Jeanne, à son arrivée à Poitiers, où siégeait le parlement, demeura chez maître Jean Rabateau, et fut confiée à sa femme, bonne et digne personne, qu’elle charma par sa piété, son innocence et sa douceur ; elle partagea le lit de son hôtesse, pleura toute la nuit en pensant à l’injurieux et impudique examen qu’elle devait subir le lendemain, en présence de la reine Yolande de Sicile et de plusieurs autres nobles dames, parmi lesquelles se trouvait la dame de Gaucourt. Son mari, dévoué aux perfides projets de Georges de La Trémouille, avait obtenu qu’elle fût comprise au nombre des femmes chargées de constater la virginité de Jeanne ; il espérait ainsi être certainement des premiers instruits du résultat de l’épreuve.

Elle eut lieu cette épreuve infâme !… Aucun doute ne resta sur la pureté de Jeanne…
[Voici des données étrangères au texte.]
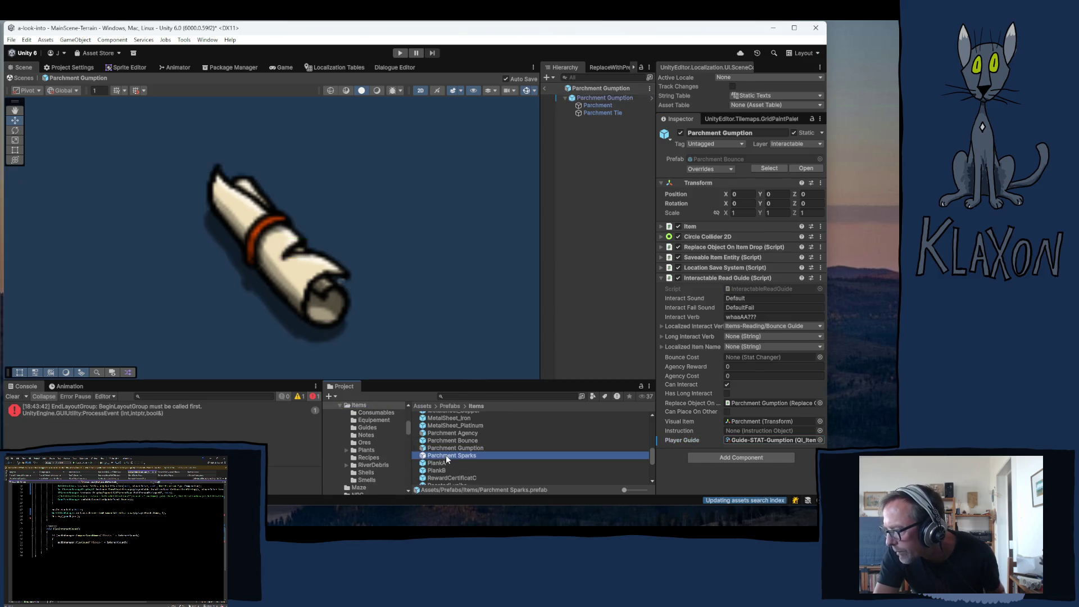
pyautogui.press('Return')
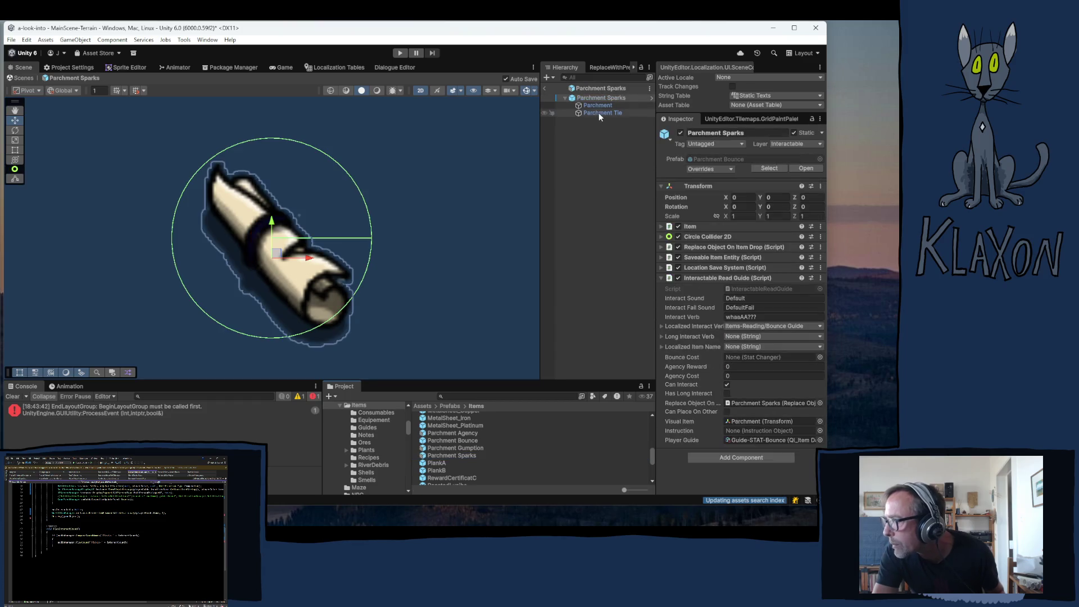
pyautogui.click(750, 440)
pyautogui.moveTo(462, 475); pyautogui.dragTo(747, 440)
Ah ! c’est la rougeur au visage, l’indignation au cœur, les larmes aux yeux, que j’écris ces lignes, fils de Joel !… Hélas ! pensez à la honte mortelle, à l’affliction douloureuse de la chaste fille des champs, soumise à cet outrageant examen !… elle dont l’une des plus saillantes vertus était une pudeur exquise !…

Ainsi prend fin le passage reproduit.